The country has been rocked by an economic collapse that the World Bank has blamed on the ruling class and the devastating 2020 Beirut port explosion. Analysts say public outrage over both issues could propel some reformist candidates into Parliament.

But expectations of a big shake-up are slim in Lebanon’s sectarian system, which divides seats in parliament among 11 religious groups and is skewed in favor of established parties.

The latest vote in 2018 saw the heavily armed Shia movement Hezbollah and its allies – including President Michel Aoun’s Free Patriotic Movement (FPM), a Christian party – win 71 of the parliament’s 128 seats.

The findings pushed Lebanon deeper into the orbit of Shia Muslim-ruled Iran, dealing a blow to the influence of Sunni Muslim-ruled Saudi Arabia.

Hezbollah has said it expects little change in the composition of the current parliament, although its opponents – including the Saudi-aligned Lebanese Forces, another Christian group – say they hope to claw back seats in the FPM.

Adding a note of uncertainty, a boycott by Sunni leader Saad al-Hariri has left a vacuum that Hezbollah allies and opponents seek to fill.

As the vote nears, watchdogs have warned that candidates will buy votes through food parcels and fuel vouchers issued to families hit hard by the financial meltdown.

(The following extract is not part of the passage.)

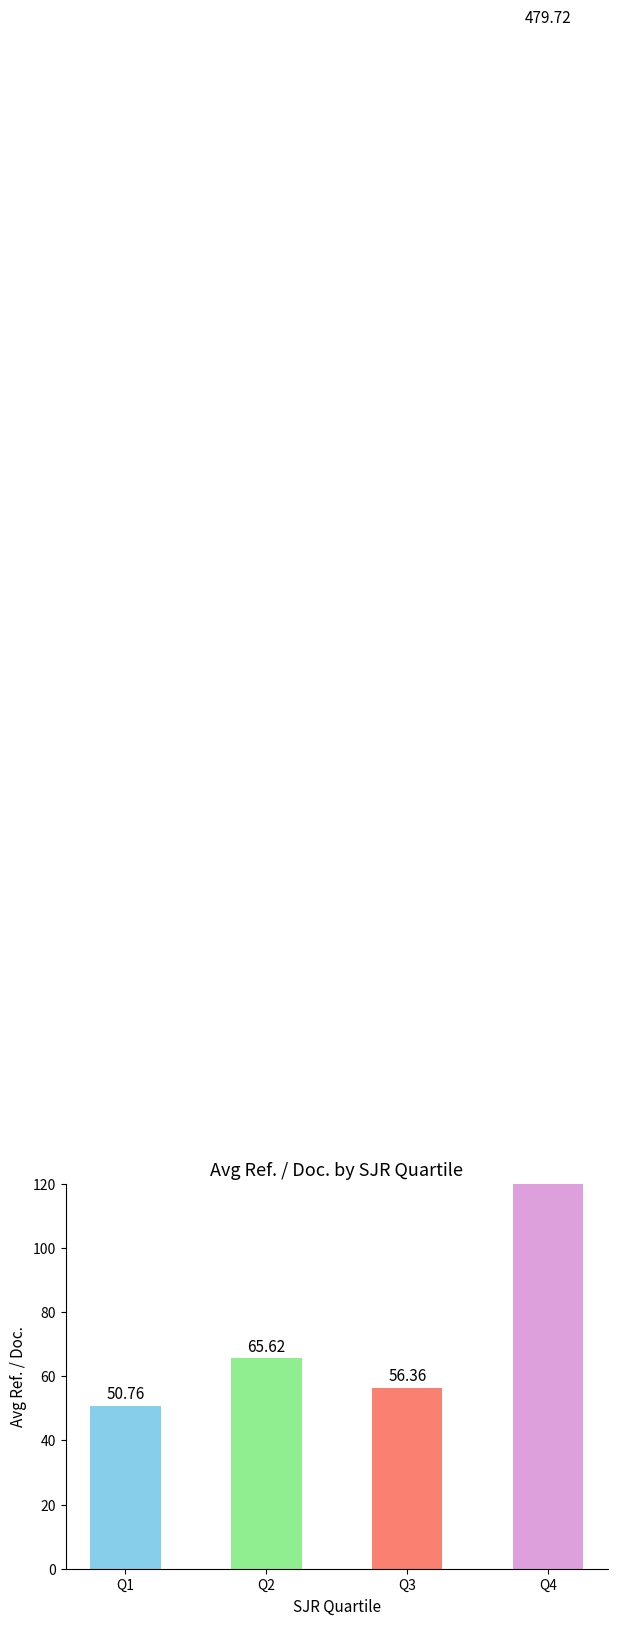

List the labels in order of value, largest first.

Q4, Q2, Q3, Q1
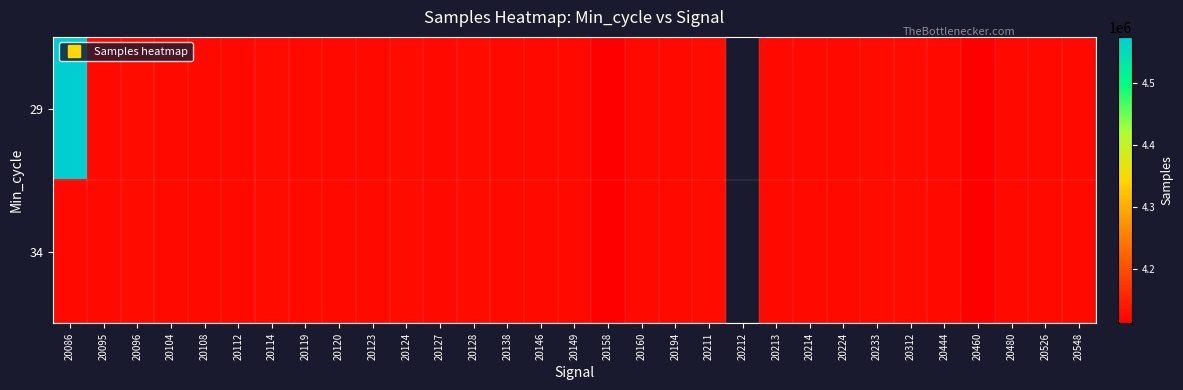

Count the number of categories in the chart.

31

The next parliament is due to vote on key reforms required by the International Monetary Fund to unlock financial support to ease the crisis and will elect a new president to replace Aoun, whose term ends on October 31.

Regardless of Sunday’s outcome, analysts say Lebanon could face a period of paralysis that puts an economic recovery on hold as factions swap portfolios in a new power-sharing cabinet – a process that may take months.